How can BPH be treated?
About half the men with BPH eventually have symptoms that are bothersome enough to need treatment. BPH cannot be cured, but drugs or surgery can often relieve its symptoms. BPH symptoms do not always grow worse.
There are three ways to manage BPH:
- Watchful waiting (regular follow-up with your doctor)
- Drug therapy
Talk with your doctor about the best choice for you. Your symptoms may change over time, so be sure to tell your doctor about any new changes.
Men with mild symptoms of BPH who do not find them bothersome often choose this approach.Watchful waiting means getting annual checkups. The checkups can include DREs and other tests (see “Types of Tests”). Treatment is started only if symptoms become too much of a problem.If you choose to live with symptoms, these simple steps can help:
- Limit drinking in the evening, especially drinks with alcohol or caffeine.
- Empty the bladder all the way when you pass urine.
- Use the restroom often. Don’t wait for long periods without passing urine.
There are two main types of drugs used. One type relaxes muscles near the prostate while the other type shrinks the prostate gland. There is evidence that shows that taking both drugs together may work best to keep BPH symptoms from getting worse.
The number of prostate surgeries has gone down over the years. But operations for BPH are still one of the most common surgeries for American men. Surgery is used when symptoms are severe or drug therapy has not worked well.

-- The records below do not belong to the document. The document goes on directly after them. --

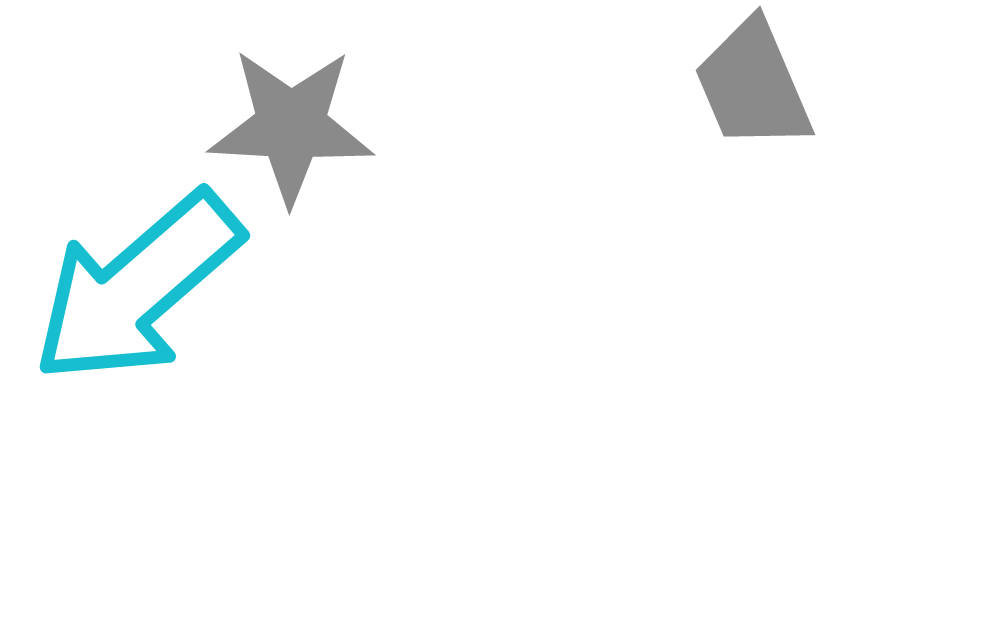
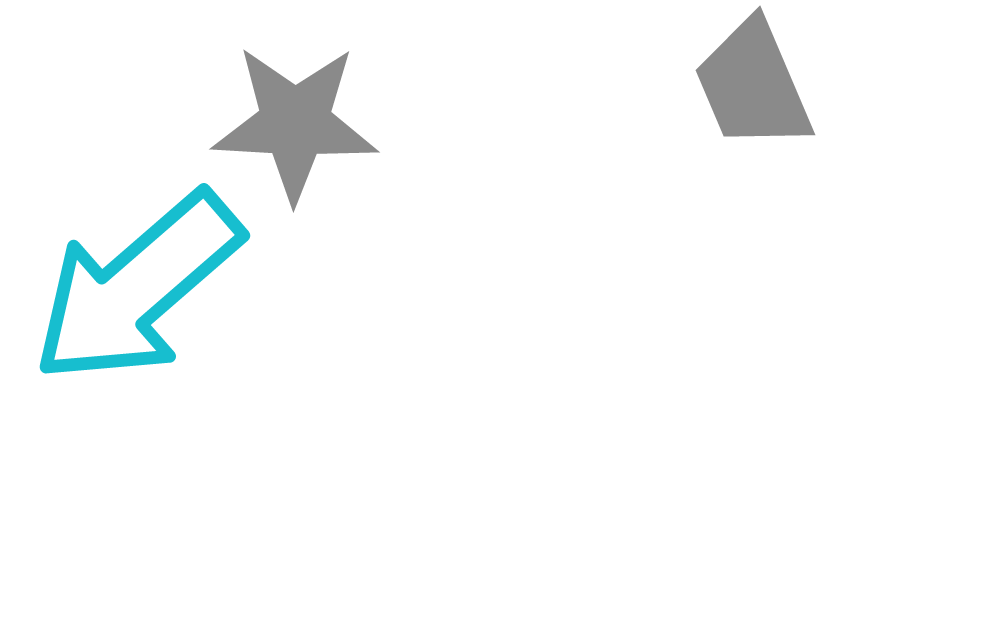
gray star: moved 4 px right, 3 px up
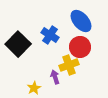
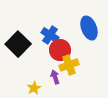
blue ellipse: moved 8 px right, 7 px down; rotated 20 degrees clockwise
red circle: moved 20 px left, 3 px down
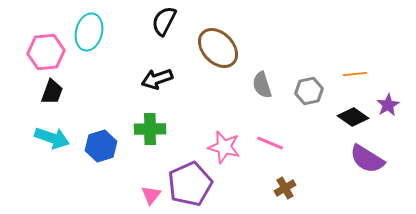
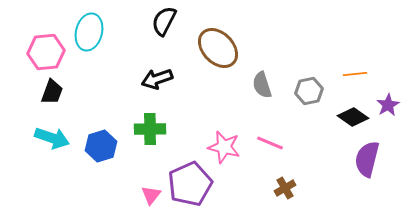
purple semicircle: rotated 72 degrees clockwise
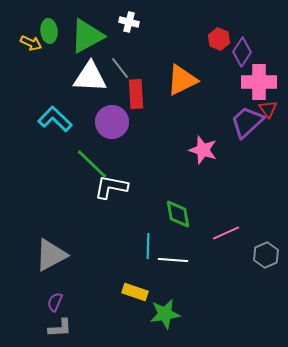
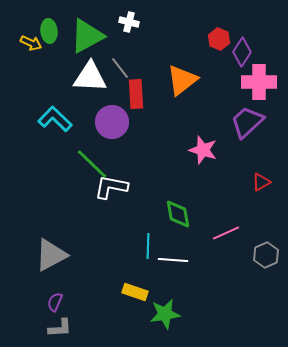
orange triangle: rotated 12 degrees counterclockwise
red triangle: moved 7 px left, 73 px down; rotated 36 degrees clockwise
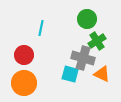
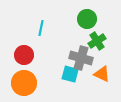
gray cross: moved 2 px left
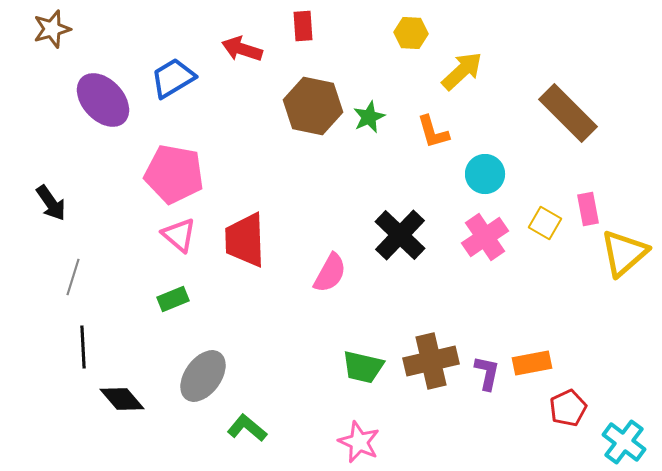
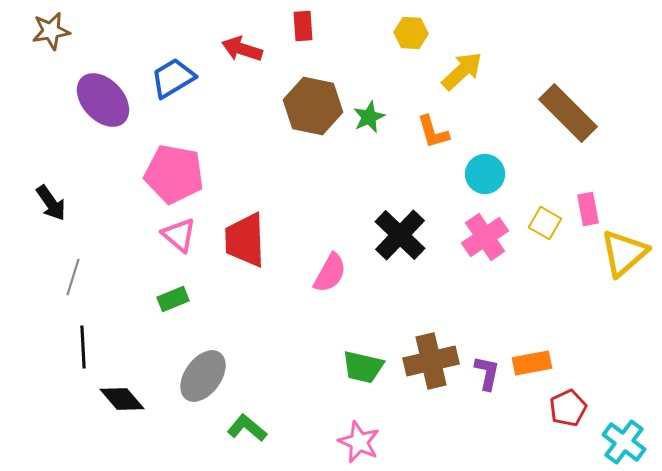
brown star: moved 1 px left, 2 px down; rotated 6 degrees clockwise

Types of surgeries include:
- TURP (transurethral resection of the prostate) is the most common surgery for BPH. It accounts for 90 percent of all BPH surgeries. The doctor passes an instrument through the urethra and trims away extra prostate tissue. A spinal block is used to numb the area. Tissue is sent to the laboratory to check for prostate cancer. TURP generally avoids the two main dangers linked to other prostate surgeries, which are Incontinence (not being able to hold in urine) and Impotence (not being able to have an erection).The recovery period for TURP is much shorter as well.
- TUIP (transurethral incision of the prostate) is similar to TURP. It is used on slightly enlarged prostate glands. The surgeon places one or two small cuts in the prostate. This relieves pressure without trimming away tissue. It has a low risk of side effects. Like TURP, this treatment helps with urine flow by widening the urethra.
- TUNA (transurethral needle ablation) burns away excess prostate tissue using radio waves. It helps with urine flow, relieves symptoms, and may have fewer side effects than TURP. Most men need a catheter to drain urine for a period of time after the procedure.
- TUMT (transurethral microwave thermotherapy) uses microwaves sent through a catheter to destroy excess prostate tissue. This can be an option for men who should not have major surgery because they have other medical problems.
- TUVP (transurethral electroevaporation of the prostate) uses electrical current to vaporize prostate tissue.
- Open prostatectomy means the surgeon removes the prostate through a cut in the lower abdomen. This is done only in very rare cases when obstruction is severe, the prostate is very large, or other procedures can’t be done. General or spinal anesthesia is used and a catheter remains for 3 to 7 days after the surgery. This surgery carries a higher risk of complications than medical treatment. Tissue is sent to the laboratory to check for prostate cancer.